Resultado do trabalho desenvolvido ao longo do ano pelas professoras do Núcleo, Sarah Masulo e Rafaela Oliveira, a mostra tem como destaque as cinco coreografias das turmas de “baby class”, formadas por alunas do SESI na faixa dos 4 aos 11 anos de idade. Outra atração é o Grupo da Terceira Idade do SESI, que apresentará quatro trabalhos, todos coreografados por Sarah Masulo.
A professora Rafaela Oliveira assina a maior parte das coreografias do balé clássico, incluindo três do “baby class”, como “A Bela e a Fera”, que abre o espetáculo, e “Alice no País das Maravilhas”, com a turma mais adiantada, além da coreografia para “Smooth Criminal” em cima da música de Michael Jackson, única representante do gênero jazz na mostra.
Entre os convidados, o grupo de dança do Centro de Artes da Universidade Federal do Amazonas e Cia de Dança do Ventre Nawaar apresentam dois trabalhos cada.
Um dos gêneros tradicionais na Mostra do Núcleo, a dança do ventre será apresentada em cinco coreografias ao longo do espetáculo.
Graduadas em dança pela Universidade do Estado do Amazonas, Rafaela e Sarah assinam pelo menos 15 coreografias no espetáculo. São de Sarah Masulo dois dos trabalhos apresentados pelos alunos do Programa SESI Atletas do Futuro, que utiliza a atividade física, principalmente por meio do esporte, para promover a educação e a inclusão social de crianças e adolescentes oriundos de famílias de baixa renda. Em Manaus, o SAF trabalha com alunos das escolas estaduais General Sampaio, no bairro São Jorge, e Myrthes Trigueiro, no Coroado.
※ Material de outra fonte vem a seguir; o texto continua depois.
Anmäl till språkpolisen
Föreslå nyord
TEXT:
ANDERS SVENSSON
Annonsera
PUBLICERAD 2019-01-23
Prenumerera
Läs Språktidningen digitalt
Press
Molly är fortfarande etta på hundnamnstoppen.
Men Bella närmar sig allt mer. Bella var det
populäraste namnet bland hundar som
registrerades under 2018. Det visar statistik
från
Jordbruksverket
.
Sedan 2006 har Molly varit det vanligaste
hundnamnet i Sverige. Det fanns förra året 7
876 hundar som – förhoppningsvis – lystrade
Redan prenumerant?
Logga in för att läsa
Sarah considera sua atividade como professora de dança uma oportunidade de acompanhar o crescimento dos alunos, a maioria filhos de trabalhadores da indústria, em todos os sentidos, não apenas físico, mas também intelectual e artístico. Para a professora Rafaela, o ensino do balé clássico é o maior desafio no seu trabalho diário porque requer do professor e do aluno maior aprimoramento técnico. “Cada gênero tem o seu grau de dificuldade, mas o clássico exige mais dedicação tanto para quem ensina quanto para quem aprende”, diz Rafaela.